This is a generous collection of works by Julio Ruelas (1870-1907), an illustrator and painter of cadavers, hanged satyrs, bewitching maidens, sudden epiphanies and lovers' suicides.
The minimal text is in both Spanish and English.
El Viajero Lúgubre: Julio Ruelas Modernista. 1870-1907
From the publisher:
Julio Ruelas (1870-1907) was (and remains) the foremost Mexican Symbolist, close to Odilon Redon or Gustave Moreau in his appetite for hallucinatory scenarios. For Jose Clemente Orozco, as for many others, Ruelas was the touchstone influence, and he was an important participant in the burgeoning arts of his day: he was the principal illustrator for the Revista Moderna, a magazine not dissimilar to the Yellow Book that published excellent Spanish translations of Novalis, Edgar Allan Poe and Charles Baudelaire, as well as the poetry of Ruben Dario. Based on the centenary exhibition of the same name at the National Art Museum in Mexico City, The Lugubrious Traveler restores Ruelas to his rightful prominence. Detailed and authoritative texts by three of Mexico's most respected critics--Teresa del Conde, Carlos Monsivais and Antonio Saborit--explore the many facets of this curious artist, from his fauns, wraiths and succubae to his deeper and still disquieting trawling of the fin-de-siecle subconscious.

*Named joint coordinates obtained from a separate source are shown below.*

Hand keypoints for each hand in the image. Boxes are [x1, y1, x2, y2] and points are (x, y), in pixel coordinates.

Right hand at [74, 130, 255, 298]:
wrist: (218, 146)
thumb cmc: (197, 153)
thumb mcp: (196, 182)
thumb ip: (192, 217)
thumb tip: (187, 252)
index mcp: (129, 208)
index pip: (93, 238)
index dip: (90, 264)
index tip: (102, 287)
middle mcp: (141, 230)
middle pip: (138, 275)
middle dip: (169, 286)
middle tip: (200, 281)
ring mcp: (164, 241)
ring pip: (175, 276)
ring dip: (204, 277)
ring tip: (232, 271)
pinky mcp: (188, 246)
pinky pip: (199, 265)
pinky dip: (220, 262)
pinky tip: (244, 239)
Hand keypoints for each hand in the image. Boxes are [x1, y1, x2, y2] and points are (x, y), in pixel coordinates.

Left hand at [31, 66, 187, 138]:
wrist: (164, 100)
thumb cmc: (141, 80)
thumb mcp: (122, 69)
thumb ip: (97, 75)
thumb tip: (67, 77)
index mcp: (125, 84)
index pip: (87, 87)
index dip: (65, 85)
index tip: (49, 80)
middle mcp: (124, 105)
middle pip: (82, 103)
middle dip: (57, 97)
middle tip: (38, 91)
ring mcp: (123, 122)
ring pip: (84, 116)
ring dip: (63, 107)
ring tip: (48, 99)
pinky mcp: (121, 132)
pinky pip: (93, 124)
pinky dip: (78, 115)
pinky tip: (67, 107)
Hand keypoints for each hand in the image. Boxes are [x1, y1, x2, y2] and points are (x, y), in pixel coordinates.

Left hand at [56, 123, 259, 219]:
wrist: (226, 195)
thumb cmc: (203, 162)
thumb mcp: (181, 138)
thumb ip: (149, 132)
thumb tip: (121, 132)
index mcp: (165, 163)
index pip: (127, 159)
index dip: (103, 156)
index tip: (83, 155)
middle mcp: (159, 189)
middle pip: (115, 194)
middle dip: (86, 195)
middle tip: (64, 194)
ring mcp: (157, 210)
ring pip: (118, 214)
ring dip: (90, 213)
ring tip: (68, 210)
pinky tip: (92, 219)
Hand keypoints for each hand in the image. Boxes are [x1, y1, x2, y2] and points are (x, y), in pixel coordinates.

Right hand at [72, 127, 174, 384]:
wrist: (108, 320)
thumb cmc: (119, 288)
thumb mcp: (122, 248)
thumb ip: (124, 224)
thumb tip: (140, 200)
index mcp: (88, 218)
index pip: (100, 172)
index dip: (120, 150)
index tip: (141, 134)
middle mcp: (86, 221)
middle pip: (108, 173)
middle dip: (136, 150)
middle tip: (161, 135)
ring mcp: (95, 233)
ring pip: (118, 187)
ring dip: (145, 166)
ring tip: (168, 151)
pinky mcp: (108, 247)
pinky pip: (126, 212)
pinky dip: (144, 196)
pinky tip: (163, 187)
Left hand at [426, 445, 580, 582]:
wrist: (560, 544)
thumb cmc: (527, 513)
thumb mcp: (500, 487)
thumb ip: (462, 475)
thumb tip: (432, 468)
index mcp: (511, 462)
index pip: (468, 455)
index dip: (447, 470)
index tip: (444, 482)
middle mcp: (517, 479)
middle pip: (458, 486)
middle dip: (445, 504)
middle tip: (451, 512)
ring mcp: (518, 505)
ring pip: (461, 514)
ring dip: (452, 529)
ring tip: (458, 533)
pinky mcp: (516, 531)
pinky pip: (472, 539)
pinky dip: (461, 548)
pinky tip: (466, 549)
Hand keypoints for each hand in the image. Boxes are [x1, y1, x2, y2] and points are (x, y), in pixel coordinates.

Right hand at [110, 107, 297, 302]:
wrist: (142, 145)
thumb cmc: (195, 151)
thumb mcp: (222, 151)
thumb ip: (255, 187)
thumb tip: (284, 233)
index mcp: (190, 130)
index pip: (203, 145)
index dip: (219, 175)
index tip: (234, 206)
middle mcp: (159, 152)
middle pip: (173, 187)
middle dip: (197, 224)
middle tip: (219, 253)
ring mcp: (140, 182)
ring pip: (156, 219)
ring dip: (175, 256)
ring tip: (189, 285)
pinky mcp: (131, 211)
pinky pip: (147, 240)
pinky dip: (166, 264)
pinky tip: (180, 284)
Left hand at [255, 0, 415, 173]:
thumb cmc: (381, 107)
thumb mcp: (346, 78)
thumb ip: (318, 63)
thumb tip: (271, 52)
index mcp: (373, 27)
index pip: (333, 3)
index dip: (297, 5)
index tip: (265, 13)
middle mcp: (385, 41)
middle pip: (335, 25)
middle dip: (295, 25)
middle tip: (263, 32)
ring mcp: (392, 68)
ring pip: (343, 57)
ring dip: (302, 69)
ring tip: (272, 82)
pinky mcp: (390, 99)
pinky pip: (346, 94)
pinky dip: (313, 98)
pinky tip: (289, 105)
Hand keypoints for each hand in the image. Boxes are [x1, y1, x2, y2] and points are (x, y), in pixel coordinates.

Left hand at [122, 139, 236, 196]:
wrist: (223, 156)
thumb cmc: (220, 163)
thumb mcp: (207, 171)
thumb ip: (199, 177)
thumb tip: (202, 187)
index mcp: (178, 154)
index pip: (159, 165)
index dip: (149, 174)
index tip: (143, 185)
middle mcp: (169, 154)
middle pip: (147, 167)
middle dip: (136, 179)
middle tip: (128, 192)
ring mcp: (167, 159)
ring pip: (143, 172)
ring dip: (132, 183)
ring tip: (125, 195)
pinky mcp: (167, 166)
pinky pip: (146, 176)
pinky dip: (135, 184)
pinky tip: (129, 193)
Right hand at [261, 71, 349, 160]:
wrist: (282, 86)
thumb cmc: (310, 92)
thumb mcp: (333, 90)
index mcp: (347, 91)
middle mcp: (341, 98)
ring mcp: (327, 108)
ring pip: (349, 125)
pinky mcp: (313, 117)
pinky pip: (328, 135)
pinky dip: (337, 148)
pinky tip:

Julio Ruelas remains something of an enigma in Mexican art, and deserves to be much better known than he is. This book places Ruelas in the context that best sets off his work and significance, surrounded by his colleagues of the Revista Moderna, the flagship of Mexican and Latin-American “modernism,” which gave a new breath of life to a visual art seeking to shake off the fetters of the Academy.